Stored items from a collection
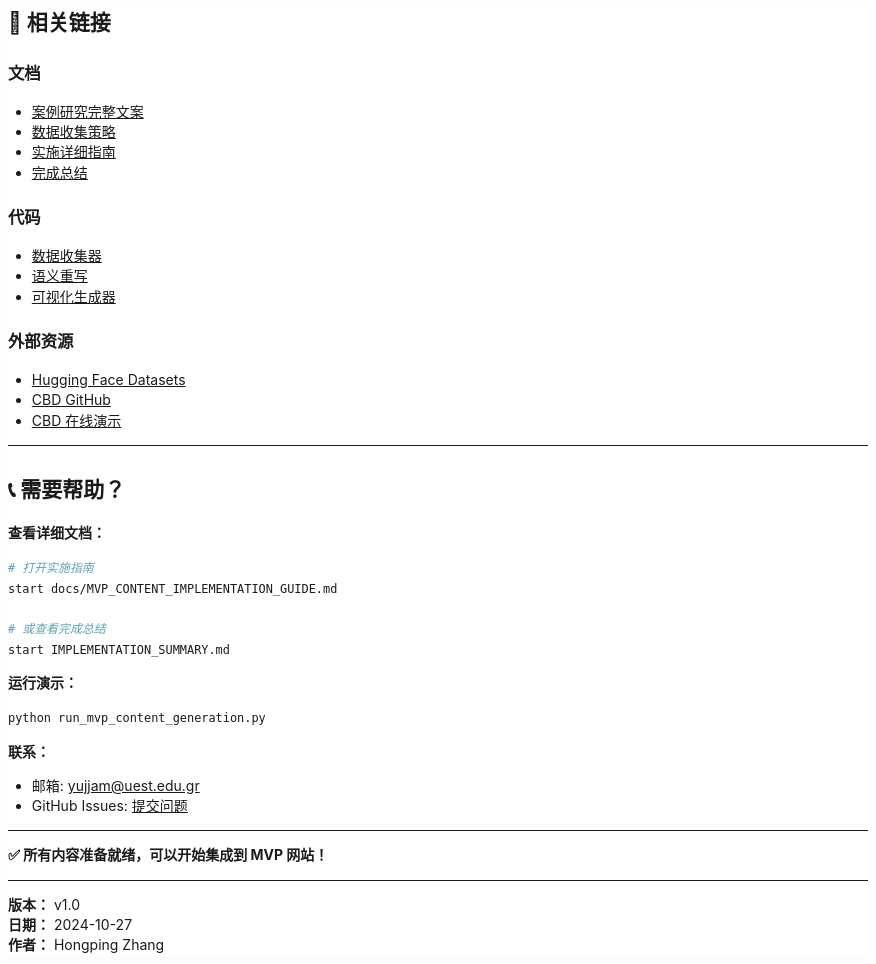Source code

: 
## 🔗 相关链接

### 文档
- [案例研究完整文案](docs/CASE_STUDY_CONTAMINATION_CRISIS.md)
- [数据收集策略](docs/DATA_COLLECTION_STRATEGY.md)
- [实施详细指南](docs/MVP_CONTENT_IMPLEMENTATION_GUIDE.md)
- [完成总结](IMPLEMENTATION_SUMMARY.md)

### 代码
- [数据收集器](data/huggingface_data_collector.py)
- [语义重写](examples/semantic_rewrite_leakage.py)
- [可视化生成器](examples/generate_case_study_visualizations.py)

### 外部资源
- [Hugging Face Datasets](https://huggingface.co/datasets)
- [CBD GitHub](https://github.com/hongping-zh/circular-bias-detection)
- [CBD 在线演示](https://is.gd/check_sleuth)

---

## 📞 需要帮助？

**查看详细文档：**
```bash
# 打开实施指南
start docs/MVP_CONTENT_IMPLEMENTATION_GUIDE.md

# 或查看完成总结
start IMPLEMENTATION_SUMMARY.md
```

**运行演示：**
```bash
python run_mvp_content_generation.py
```

**联系：**
- 邮箱: yujjam@uest.edu.gr
- GitHub Issues: [提交问题](https://github.com/hongping-zh/circular-bias-detection/issues)

---

**✅ 所有内容准备就绪，可以开始集成到 MVP 网站！**

---

**版本：** v1.0  
**日期：** 2024-10-27  
**作者：** Hongping Zhang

* What is required: A single number is required: the count of lines in the entries that include the word "github".

* Output below: 2